To address this problem, Ashley Margol, MD, MS, has been working with the Pediatric Neuro-Oncology Consortium (PNOC) on a potentially new way to conduct trials for these rare cancers. The idea: Allow all patients in a trial to receive the novel therapy, and then compare the results to well-matched external controls, using real-world data.
Dr. Margol—Director of the Brain Tumor Center at Children’s Hospital Los Angeles, one of the largest centers of its kind in the country—recently was the lead author of a paper– Opens in a new window in the Journal of Clinical Oncology that highlights the need for this option. She’s also been working with PNOC on a comprehensive registry for atypical teratoid rhabdoid tumor (ATRT)—a rare central nervous system cancer in children that could serve as a test case for this approach.

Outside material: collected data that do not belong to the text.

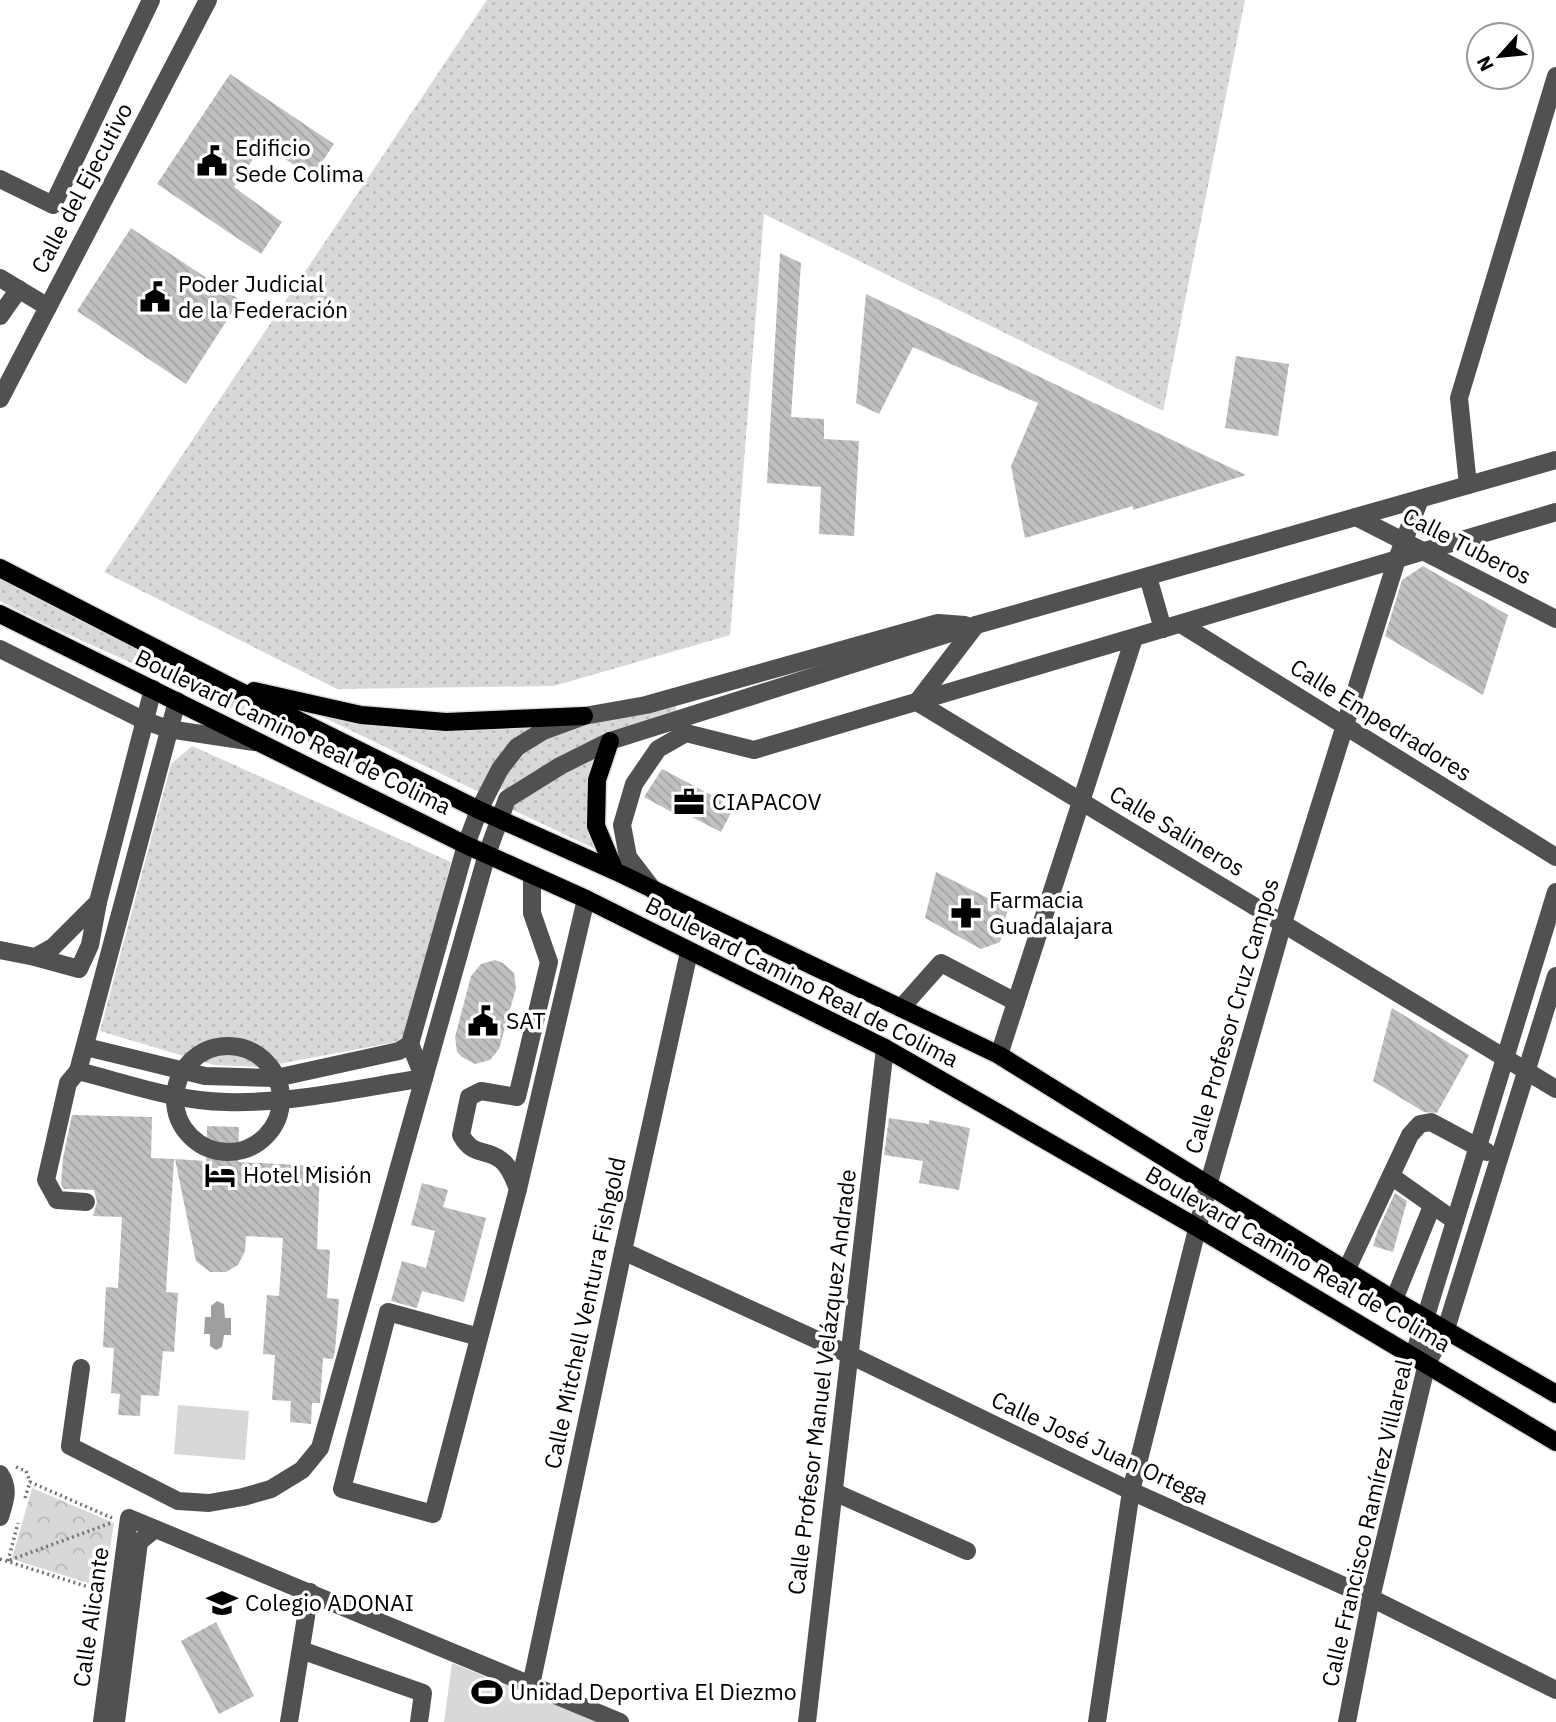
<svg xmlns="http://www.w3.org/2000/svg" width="1556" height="1722" font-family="'IBM Plex Sans',sans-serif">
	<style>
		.grass { fill: url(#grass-dots) }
		.park { fill: url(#park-crowns) }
		.pitch { fill: #d8d8d8 }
		.water { fill: #9f9f9f }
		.building { fill: url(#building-back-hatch) }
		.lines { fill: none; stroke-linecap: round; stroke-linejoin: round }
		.major-casing { stroke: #dbdbdb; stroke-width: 21 }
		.path { stroke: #737373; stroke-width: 3.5; stroke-dasharray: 2 3.5; stroke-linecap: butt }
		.minor { stroke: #515151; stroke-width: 18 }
		.major { stroke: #000; stroke-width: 18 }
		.labels { text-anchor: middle; stroke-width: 7; stroke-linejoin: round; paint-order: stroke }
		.poi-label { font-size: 23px; fill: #000; stroke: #fff; text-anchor: start }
		.street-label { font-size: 23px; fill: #000; stroke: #fff }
	</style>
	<defs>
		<pattern id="grass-dots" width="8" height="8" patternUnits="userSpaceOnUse" patternTransform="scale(1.75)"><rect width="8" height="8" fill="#d8d8d8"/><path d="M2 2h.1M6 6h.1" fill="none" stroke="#b8b8b8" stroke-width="1.8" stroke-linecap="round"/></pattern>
		<pattern id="park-crowns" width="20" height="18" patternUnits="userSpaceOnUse" patternTransform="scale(1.75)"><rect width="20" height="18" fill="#d8d8d8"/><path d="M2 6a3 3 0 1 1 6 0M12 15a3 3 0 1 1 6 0" fill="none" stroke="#b8b8b8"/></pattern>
		<pattern id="building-back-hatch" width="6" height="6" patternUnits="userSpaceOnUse" patternTransform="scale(1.75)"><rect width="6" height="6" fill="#c0c0c0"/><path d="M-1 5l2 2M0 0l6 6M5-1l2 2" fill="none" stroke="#a3a3a3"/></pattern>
	</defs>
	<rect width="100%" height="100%" fill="#fff"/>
	<g class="grass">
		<polygon points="487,0 1245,0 1163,411 764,214 730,635 554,686 337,689 104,572"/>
		<polygon points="0,579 102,632 444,803 47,625 0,601"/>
		<path d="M675,704L677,712L507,791L499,788C504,777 510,765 520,756C557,724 628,715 675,704Z"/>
		<polygon points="302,707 431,727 535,729 479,792"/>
		<polygon points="192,746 451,862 408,1034 396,1042 262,1067 214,1065 100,1031 171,764"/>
		<path d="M597,756C584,791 585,814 595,849L509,808L565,772Z"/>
	</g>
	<polygon class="park" points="32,1488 114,1523 104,1588 12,1559"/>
	<g class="pitch">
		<polygon points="178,1405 249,1411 245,1460 174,1454"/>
		<polygon points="452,1663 599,1722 444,1722"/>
	</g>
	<polygon class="water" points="217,1301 224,1304 225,1318 231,1318 231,1335 224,1335 222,1347 216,1350 210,1346 210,1334 204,1334 205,1317 211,1317 211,1306"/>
	<g class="building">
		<polygon points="230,74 334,144 312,177 263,144 234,187 282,222 261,254 157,184"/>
		<polygon points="131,228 240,300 186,384 77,311"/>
		<polygon points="780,253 801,263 791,417 824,419 824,439 859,441 854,536 819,534 821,487 767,483"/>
		<polygon points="866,294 1088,400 1246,475 1133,510 1133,506 1025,538 1011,466 1038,403 913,347 879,414 856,403"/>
		<polygon points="1236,356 1289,364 1278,436 1225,428"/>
		<polygon points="1423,566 1508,615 1483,695 1385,636 1402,580"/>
		<polygon points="662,769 734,807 721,832 682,812 679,816 644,797"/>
		<polygon points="936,872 1008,908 1000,942 981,949 925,918"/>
		<polygon points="495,960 503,963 514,973 516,988 499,1049 490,1060 475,1064 462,1057 457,1052 455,1037 471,976 481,964"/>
		<polygon points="1392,1008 1469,1055 1437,1113 1424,1112 1373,1081"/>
		<polygon points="72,1115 152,1117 151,1158 174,1159 166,1292 178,1293 174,1352 163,1351 159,1396 141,1395 140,1416 118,1415 120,1394 111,1393 114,1348 103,1347 106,1287 118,1288 122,1217 93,1216 97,1202 94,1190 64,1189 61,1184 63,1158"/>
		<polygon points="889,1118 929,1124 929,1120 970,1128 959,1190 919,1183 923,1161 884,1155"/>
		<polygon points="207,1126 239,1127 238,1162 320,1166 317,1249 330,1250 327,1298 339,1299 335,1351 333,1359 323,1358 320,1403 312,1403 311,1424 290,1422 291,1401 272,1400 275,1355 263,1354 267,1295 279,1296 283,1238 246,1236 245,1251 238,1265 226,1272 210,1272 196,1261 175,1159 206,1161"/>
		<polygon points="422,1183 448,1190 443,1207 486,1218 464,1302 422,1291 417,1308 391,1301 402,1261 426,1268 435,1231 411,1225"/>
		<polygon points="1395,1193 1407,1201 1393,1252 1373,1246 1378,1230"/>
		<polygon points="216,1622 254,1696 219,1714 181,1641"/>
	</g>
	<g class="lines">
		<g class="major-casing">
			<g id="major">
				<polyline points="0,568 227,685 479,810 615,871 999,1055 1394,1300 1556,1394"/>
				<polyline points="0,614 466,845 586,899 885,1048 1198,1228 1556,1442"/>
				<polyline points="254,691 361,715 446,722 584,716"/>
				<polyline points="610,741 597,780 596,826 615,871"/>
			</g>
		</g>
		<g class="path">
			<polyline points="16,1467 26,1471 30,1482"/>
			<polyline points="25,1498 30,1482 112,1518"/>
			<polyline points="0,1559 101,1591"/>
			<polyline points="10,1560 111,1523"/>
			<polyline points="8,1561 18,1523"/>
		</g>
		<g class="minor">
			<polyline points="0,179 53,205 151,0"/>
			<polyline points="0,278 48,307"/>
			<polyline points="0,316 19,289"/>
			<polyline points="0,399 208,0"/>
			<polyline points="1468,485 1459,398 1556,76"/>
			<polyline points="1356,517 1556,619"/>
			<polyline points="1148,577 1163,629"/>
			<polyline points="1181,624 1556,857"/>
			<polyline points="976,625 917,702 1556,1089"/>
			<polyline points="0,649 143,720 168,729 254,742"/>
			<path d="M177,701L78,1071C126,1083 175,1101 226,1102C291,1104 359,1088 424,1078L487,854L507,799L560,766L610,741L976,625L1556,460"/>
			<polyline points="654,891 628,857 622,825 634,784 658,749 686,733 754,750 1556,512"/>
			<polyline points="0,950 35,957 53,947 98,902 153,689"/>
			<polyline points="35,957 79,969 90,945 98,902"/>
			<polyline points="901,1008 941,963 1016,1002"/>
			<circle cx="228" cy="1099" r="53"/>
			<polyline points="86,1047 205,1076 276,1078 399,1051 410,1044 466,845 479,810 500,769 517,747 543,731 584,716 646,705 938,623 965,625"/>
			<polyline points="999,1055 1134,638"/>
			<polyline points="78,1071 68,1083 46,1180 57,1200 86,1202"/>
			<polyline points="1391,1176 1455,1221"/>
			<path d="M518,1189C514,1179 510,1167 501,1160C484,1147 474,1158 461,1135L469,1097L481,1091L517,1097L549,962L532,913V875"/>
			<polyline points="623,1251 850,1355 1131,1491 1371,1598 1556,1690"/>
			<polyline points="1346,1271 1410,1135 1420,1124 1431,1122 1487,1152"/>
			<polyline points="1394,1300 1432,1206"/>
			<polyline points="479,1337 388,1312 342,1489 433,1514 518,1189 586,899"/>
			<polyline points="1414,1355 1556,892"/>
			<polyline points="81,1368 70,1446 178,1501 209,1503 243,1497 271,1489 302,1470 320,1448 424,1078 410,1044"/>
			<path d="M0,1474C10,1489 5,1501 0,1517"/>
			<polyline points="834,1492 967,1551"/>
			<polyline points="301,1650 423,1693 419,1722"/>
			<polyline points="531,1685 623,1251 689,952"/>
			<polyline points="102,1722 129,1518 620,1722"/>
			<polyline points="116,1722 139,1542 155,1529"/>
			<polyline points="289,1722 310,1592"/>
			<polyline points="807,1722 885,1048"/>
			<polyline points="1097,1722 1131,1491 1208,1186 1283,923 1397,559 1420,499"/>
			<polyline points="1347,1722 1371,1598 1427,1363 1446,1329 1556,976"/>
		</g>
		<use href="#major" class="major"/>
	</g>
	<defs>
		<g id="civic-bare" transform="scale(2.415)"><path d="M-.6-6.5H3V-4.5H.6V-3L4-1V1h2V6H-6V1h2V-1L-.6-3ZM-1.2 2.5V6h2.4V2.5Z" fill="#000" stroke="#fff" stroke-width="2.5" paint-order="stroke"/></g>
		<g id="office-bare" transform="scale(2.415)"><path d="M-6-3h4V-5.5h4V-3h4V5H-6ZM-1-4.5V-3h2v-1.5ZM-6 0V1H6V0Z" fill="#000" stroke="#fff" stroke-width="2.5" paint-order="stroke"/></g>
		<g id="pharmacy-bare" transform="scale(2.415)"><path d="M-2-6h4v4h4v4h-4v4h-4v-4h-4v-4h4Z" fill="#000" stroke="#fff" stroke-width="2.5" paint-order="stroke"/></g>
		<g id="hotel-bare" transform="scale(2.415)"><path d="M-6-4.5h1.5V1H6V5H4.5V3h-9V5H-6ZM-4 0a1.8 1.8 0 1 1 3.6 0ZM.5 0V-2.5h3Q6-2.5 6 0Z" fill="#000" stroke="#fff" stroke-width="2.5" paint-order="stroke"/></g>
		<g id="school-bare" transform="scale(2.415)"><path d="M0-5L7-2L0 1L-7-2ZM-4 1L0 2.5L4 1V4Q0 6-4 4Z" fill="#000" stroke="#fff" stroke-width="2.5" paint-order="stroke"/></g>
		<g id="stadium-bare" transform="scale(2.415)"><path d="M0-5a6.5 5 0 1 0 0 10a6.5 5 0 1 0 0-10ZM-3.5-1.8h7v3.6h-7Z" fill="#000" stroke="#fff" stroke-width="2.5" paint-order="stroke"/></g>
	</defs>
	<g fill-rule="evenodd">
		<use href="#civic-bare" x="212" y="161"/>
		<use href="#civic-bare" x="155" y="297"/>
		<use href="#office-bare" x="689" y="802"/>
		<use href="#pharmacy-bare" x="966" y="913"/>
		<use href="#civic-bare" x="483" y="1021"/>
		<use href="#hotel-bare" x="220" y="1175"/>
		<use href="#school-bare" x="222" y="1603"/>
		<use href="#stadium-bare" x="487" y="1692"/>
	</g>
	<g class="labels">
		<g class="poi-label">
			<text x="235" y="156">Edificio<tspan x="235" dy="26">Sede Colima</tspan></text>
			<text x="178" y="292">Poder Judicial<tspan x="178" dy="26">de la Federación</tspan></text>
			<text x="712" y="810">CIAPACOV</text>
			<text x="989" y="908">Farmacia<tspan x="989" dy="26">Guadalajara</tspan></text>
			<text x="506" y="1029">SAT</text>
			<text x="243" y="1183">Hotel Misión</text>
			<text x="245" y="1611">Colegio ADONAI</text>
			<text x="510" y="1700">Unidad Deportiva El Diezmo</text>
		</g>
		<g class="street-label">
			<text transform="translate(82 188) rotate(-62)" y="8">Calle del Ejecutivo</text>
			<text transform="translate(1467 546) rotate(27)" y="8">Calle Tuberos</text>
			<text transform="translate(1381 720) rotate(32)" y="8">Calle Empedradores</text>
			<text transform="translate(293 732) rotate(26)" y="8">Boulevard Camino Real de Colima</text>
			<text transform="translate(1177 831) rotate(31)" y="8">Calle Salineros</text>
			<text transform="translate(802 982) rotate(27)" y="8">Boulevard Camino Real de Colima</text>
			<text transform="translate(1232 1016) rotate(-74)" y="8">Calle Profesor Cruz Campos</text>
			<text transform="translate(1298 1259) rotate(30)" y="8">Boulevard Camino Real de Colima</text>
			<text transform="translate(585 1313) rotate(-78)" y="8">Calle Mitchell Ventura Fishgold</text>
			<text transform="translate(822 1382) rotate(-83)" y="8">Calle Profesor Manuel Velázquez Andrade</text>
			<text transform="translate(1100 1448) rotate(25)" y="8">Calle José Juan Ortega</text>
			<text transform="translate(1367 1523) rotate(-77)" y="8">Calle Francisco Ramírez Villareal</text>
			<text transform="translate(91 1617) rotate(-82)" y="8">Calle Alicante</text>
		</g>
	</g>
	<g transform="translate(1500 56) rotate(243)"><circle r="33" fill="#ffffff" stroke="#999999" stroke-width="2"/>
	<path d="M0-5L12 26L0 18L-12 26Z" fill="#000000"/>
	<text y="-10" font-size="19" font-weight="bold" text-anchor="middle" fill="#000000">N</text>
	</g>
</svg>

She talks about the need for this change, how a new bill in Congress would support critical data collection, and what this could mean for clinical trials in other rare diseases.
Why are external control cohorts needed in trials for pediatric brain tumors?
When you do a randomized controlled trial, you have to enroll a lot of patients. But with ATRT, for example, there are only 50 to 75 kids diagnosed each year in the United States. If we found a promising drug, it would take us more than five years to do a randomized controlled trial. That’s too long.
Using external controls would not only reduce the number of patients needed for a trial, but it would also encourage more families to participate. In ATRT, it would be difficult to convince parents to enroll their child in a trial where they have a 50% chance of getting a therapy that we know is ineffective for half of patients.
But the big-picture goal is that we’re hoping that ATRT can serve as a proof of principle for this concept. If we can make this work for ATRT, then it could change the way we run clinical trials for rare diseases across the board.
Has the Food and Drug Administration weighed in?
Our recent paper includes co-authors from the FDA, and there’s a section that talks about regulatory perspectives. The FDA recommends randomized trials wherever feasible, but they acknowledge that external control cohorts may be considered in some of these rare diseases, where randomization is not practical or ethical.
Are there downsides to using real-world data? How do you address potential bias and confounding?
One issue is that you’re not going to be able to identify small effect sizes. For example, if you increase your survival by 5%, you probably can’t find that with real-world data because of the statistical design that has to be used.
The key is to have a well-annotated and contemporary real-world data set. The real-world data have to be extremely detailed, and the patients have to be very similar to the ones you’re treating on the study. This data set will be quite comprehensive and include imaging and pathology.
What is the significance of the new ATRT registry?
Having a large cohort of patients with ATRT will help us answer a number of questions that we still have about this cancer. Right now, we know so little about ATRT. We are still not sure if extent of resection (tumor removal), metastatic stage or a child’s age impacts prognosis. This registry will help shed more light on these kinds of questions.
In addition, this is the first time that a real-world data set has been specifically created to serve as an external control in a pediatric brain tumor trial. We hope that this will serve as a blueprint for similar efforts in the future.
What happens next?
The registry will be opening soon and is set to launch at Children’s Hospital Los Angeles this summer. CHLA will be serving as a coordinating site, which means that any child who is treated for ATRT at a non-PNOC center can participate in the registry through our hospital.
In addition, I and others in PNOC have helped write a bipartisan bill in Congress called the Data for Pediatric Brain Cancer Act of 2023. If it passes, that bill would provide federal funding not just for this registry but also for others like it in pediatric brain tumors.
Again, I see ATRT as a kind of test case and a great place to start given the amazing parent community, but there is a need for this in a number of pediatric brain tumors. Patients are being treated in a variety of ways, and we’re losing all that data. The goal is to better collect and harness this data so we can develop more effective treatments for these children.